(Beginning of Given records)
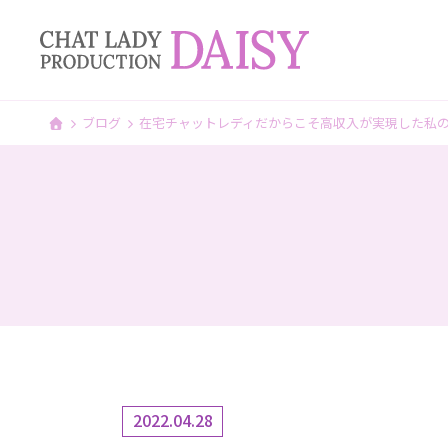
ブログ
在宅チャットレディだからこそ高収入が実現した私
2022.04.28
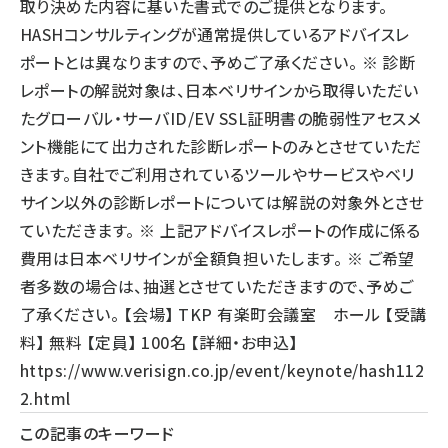
取り決めた内容に基いた書式でのご提供となります。
HASHコンサルティングが通常提供しているアドバイスレ
ポートとは異なりますので、予めご了承ください。 ※ 診断
レポートの解説対象は、日本ベリサインから取得いただい
たグローバル・サーバID/EV SSL証明書の脆弱性アセスメ
ント機能にて出力された診断レポートのみとさせていただ
きます。自社でご利用されているツールやサービスやベリ
サイン以外の診断レポートについては解説の対象外とさせ
ていただきます。 ※ 上記アドバイスレポートの作成に係る
費用は日本ベリサインが全額負担いたします。 ※ ご希望
者多数の場合は、抽選とさせていただきますので、予めご
了承ください。 【会場】 TKP 有楽町会議室 ホール 【受講
料】 無料 【定員】 100名 【詳細・お申込】
https://www.verisign.co.jp/event/keynote/hash112
2.html
この記事のキーワード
(End of Given records)
Task to carry out → Write the entries above out again exactly, omitting each image.

Output of the task →
ブログ
在宅チャットレディだからこそ高収入が実現した私
2022.04.28
取り決めた内容に基いた書式でのご提供となります。
HASHコンサルティングが通常提供しているアドバイスレ
ポートとは異なりますので、予めご了承ください。 ※ 診断
レポートの解説対象は、日本ベリサインから取得いただい
たグローバル・サーバID/EV SSL証明書の脆弱性アセスメ
ント機能にて出力された診断レポートのみとさせていただ
きます。自社でご利用されているツールやサービスやベリ
サイン以外の診断レポートについては解説の対象外とさせ
ていただきます。 ※ 上記アドバイスレポートの作成に係る
費用は日本ベリサインが全額負担いたします。 ※ ご希望
者多数の場合は、抽選とさせていただきますので、予めご
了承ください。 【会場】 TKP 有楽町会議室 ホール 【受講
料】 無料 【定員】 100名 【詳細・お申込】
https://www.verisign.co.jp/event/keynote/hash112
2.html
この記事のキーワード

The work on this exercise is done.